I don't play games much anymore, but I still have affection for them. I have
watched the gamergate thing unfold and began to feel things I hadn't felt in a
long time. It took me a little while but I finally remembered. It felt like
back when being a "nerd" wasn't cool, and your peers treated you like human
garbage for loving science fiction or typing code from a book into a Commodore
64.

I don't think a god damn thing has changed about people hating nerds, except
nowadays you pretend you're tolerant and enlightened so you have to construct
a moral failing that the nerd is guilty of even if they didn't personally do
anything to you. Then they're fair game for name-calling and personal abuse.
Basement-dweller neckbeard dateless permavirgin fedoralord.

------
kstenerud
What I'm seeing is a group of traditionally marginalised people being suddenly
thrust into positions of power. And lo and behold, their behaviour is more
mainstream than they're willing to admit.

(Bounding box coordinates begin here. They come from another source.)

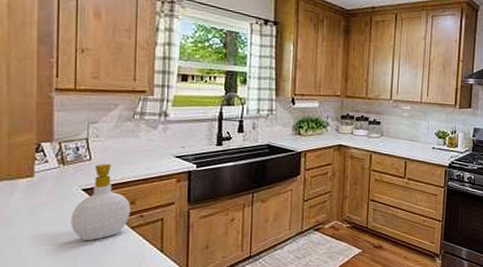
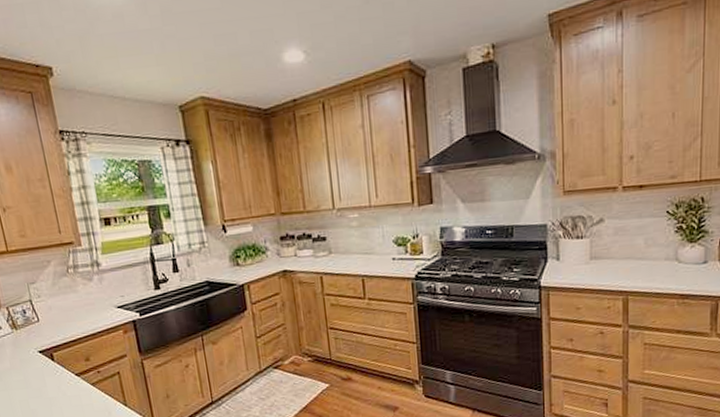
soap bottle: present [70,163,131,241] -> none [35,322,88,402]

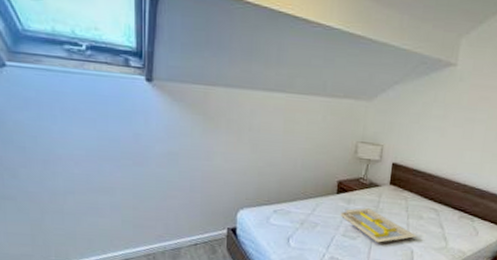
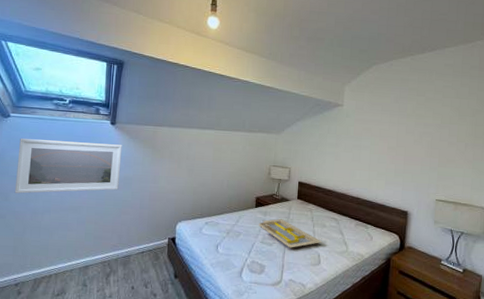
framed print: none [23,96,163,170] -> present [14,138,122,194]

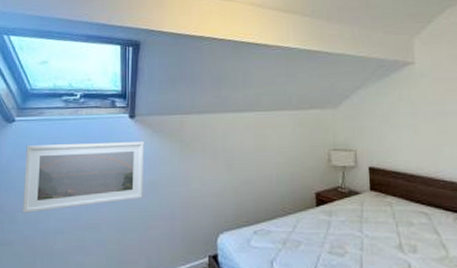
serving tray: present [259,219,322,248] -> none [323,219,411,258]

And therein lies the problem. Nerd culture holds fiercely to the differences
between them and the "mainstream". But what does one do when ones culture
becomes the mainstream? Suddenly, caustic behaviour and bullying are no longer
the eccentric responses of an oppressed people, but instead are the humdrum
machinations of your average asshole.

This is not nerd culture; it's HUMAN culture, and must be dealt with as such.
You don't treat those who lack empathy with kid gloves.

------
daveloyall
I agree with @mindcrime that the spirit of this is right and the details have
probably been implemented by an amateur.

I read an article on this topic recently which said something about people who
grok what a meme is.

Let's say that you are in that club and also agree with the author in spirit.

Some trolls are paid to be disruptive because you-know-who doesn't want our
geek community to be _too_ unified. Oh, and the shills are sometimes armed
with big-data insights, too.

...Yes? Okay. :)

------
krigi
I had to stop reading half way through. Whenever this type of examination is
posted, it's usually that the author finally realizes he's an individual and
doesn't have to adhere to any culture at all.

------
mindcrime
I'm not sure I agree with all the amateur psychoanalysis stuff in this piece,
but I generally agree with the overall spirit. Hacker culture / geek culture /
whatever you want to call it, isn't always as welcoming and kind-spirited as
it could be, and I think that's sad. It's sad on very many levels too -
everytime a prospective Open Source contributor walks away because a group of
morons on IRC were acting like dickheads, or anytime a kid decides to study
finance instead of physics or computer science, everytime somebody (note:
Female OR Male OR Trans, whatever) is harassed and abused at a conference, it
makes the world a suckier place.

I wish we could get geek culture (and, to be honest, ALL human culture
eventually) to adhere to a simple "Be Excellent To Each Other" principle. It's
really not that hard to choose being kind over being a dick, or to choose to
treat other people with respect and dignity instead of being an asshole. So
why not just do it?